> [Your instructions] Exactly those lines running from the one containing "The current state" to the end of the material are to be printed, and no others.
Input data below:
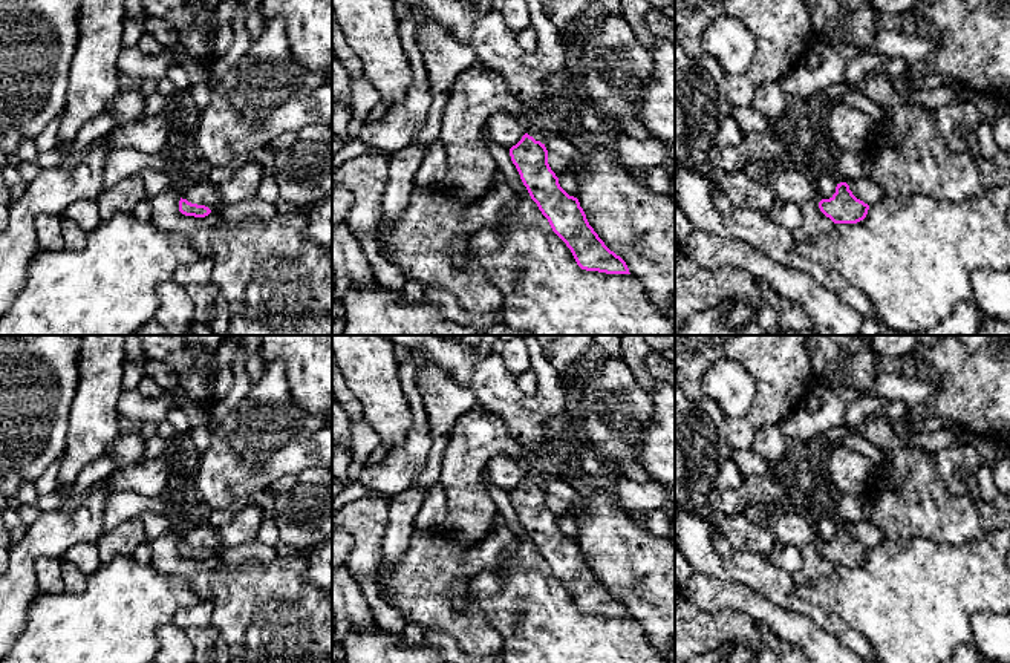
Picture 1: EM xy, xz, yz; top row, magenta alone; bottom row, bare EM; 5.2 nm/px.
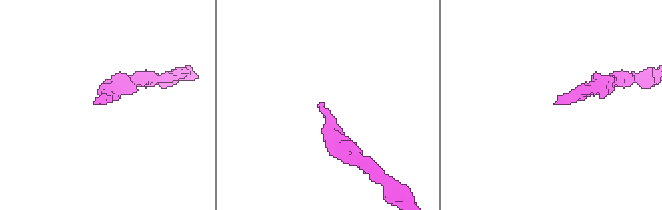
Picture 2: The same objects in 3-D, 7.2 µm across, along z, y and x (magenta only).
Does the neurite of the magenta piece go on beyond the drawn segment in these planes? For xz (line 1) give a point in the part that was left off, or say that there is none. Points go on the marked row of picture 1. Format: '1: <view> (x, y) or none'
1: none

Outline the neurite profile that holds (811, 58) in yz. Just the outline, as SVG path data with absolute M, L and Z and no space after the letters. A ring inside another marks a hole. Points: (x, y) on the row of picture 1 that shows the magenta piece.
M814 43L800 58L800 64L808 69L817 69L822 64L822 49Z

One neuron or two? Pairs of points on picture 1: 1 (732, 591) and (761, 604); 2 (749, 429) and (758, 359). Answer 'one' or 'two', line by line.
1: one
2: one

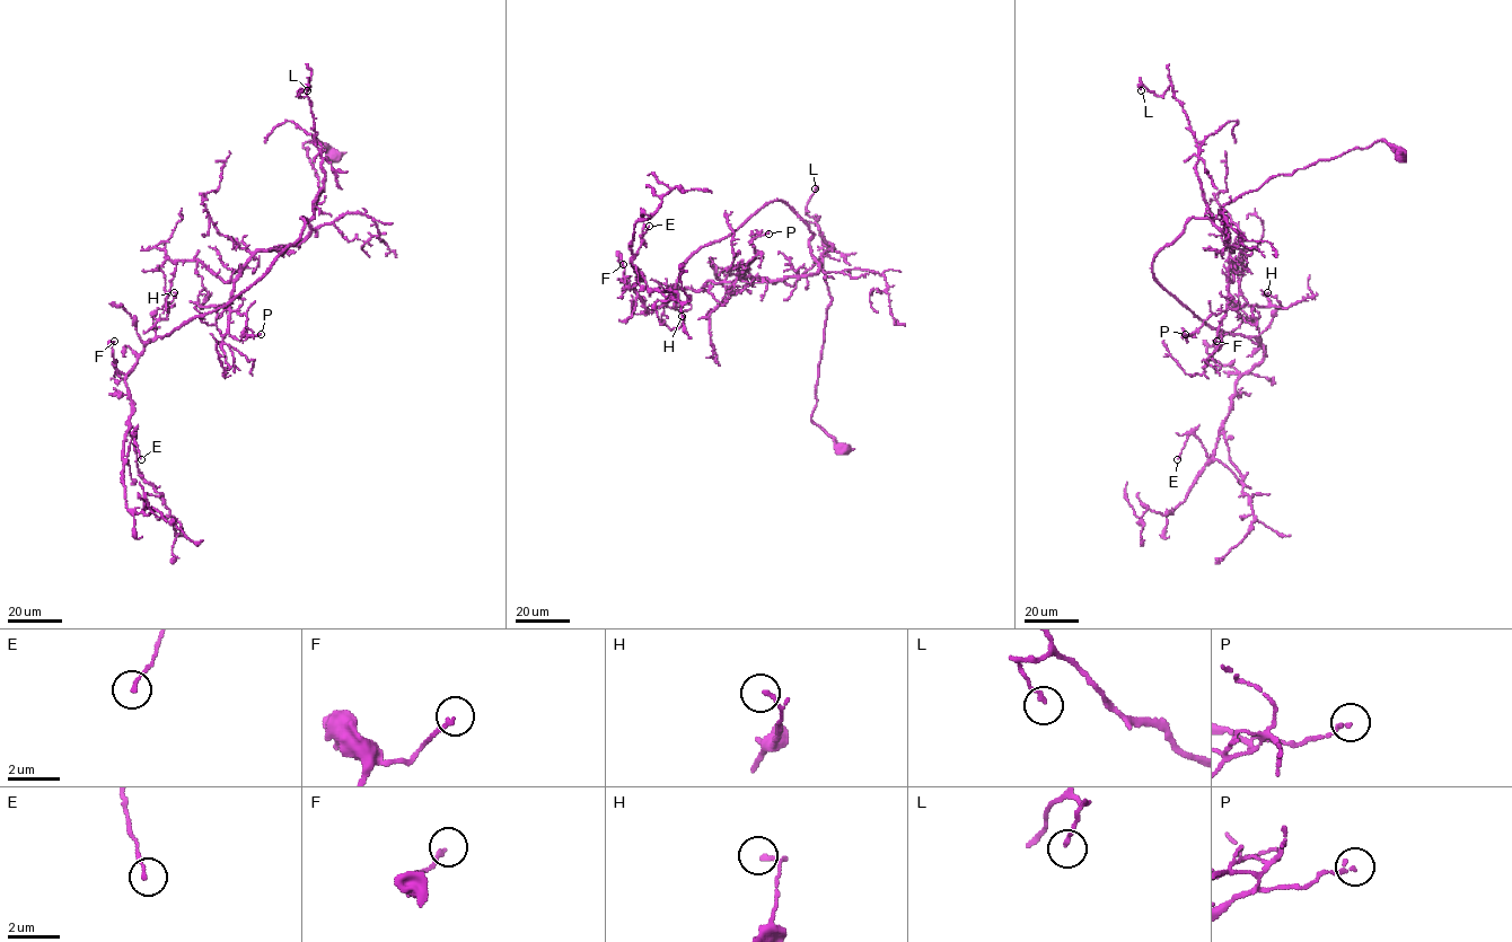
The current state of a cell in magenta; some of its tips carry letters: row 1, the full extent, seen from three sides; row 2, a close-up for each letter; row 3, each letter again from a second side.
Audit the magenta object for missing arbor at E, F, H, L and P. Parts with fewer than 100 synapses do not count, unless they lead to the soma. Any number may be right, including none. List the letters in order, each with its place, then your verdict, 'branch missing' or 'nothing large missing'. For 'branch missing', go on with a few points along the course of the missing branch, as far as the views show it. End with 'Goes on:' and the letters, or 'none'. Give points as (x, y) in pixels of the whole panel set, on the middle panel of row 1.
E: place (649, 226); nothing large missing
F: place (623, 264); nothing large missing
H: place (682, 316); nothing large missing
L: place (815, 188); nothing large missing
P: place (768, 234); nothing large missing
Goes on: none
End of Input data.
> [Result below]
The current state of a cell in magenta; some of its tips carry letters: row 1, the full extent, seen from three sides; row 2, a close-up for each letter; row 3, each letter again from a second side.
Audit the magenta object for missing arbor at E, F, H, L and P. Parts with fewer than 100 synapses do not count, unless they lead to the soma. Any number may be right, including none. List the letters in order, each with its place, then your verdict, 'branch missing' or 'nothing large missing'. For 'branch missing', go on with a few points along the course of the missing branch, as far as the views show it. End with 'Goes on:' and the letters, or 'none'. Give points as (x, y) in pixels of the whole panel set, on the middle panel of row 1.
E: place (649, 226); nothing large missing
F: place (623, 264); nothing large missing
H: place (682, 316); nothing large missing
L: place (815, 188); nothing large missing
P: place (768, 234); nothing large missing
Goes on: none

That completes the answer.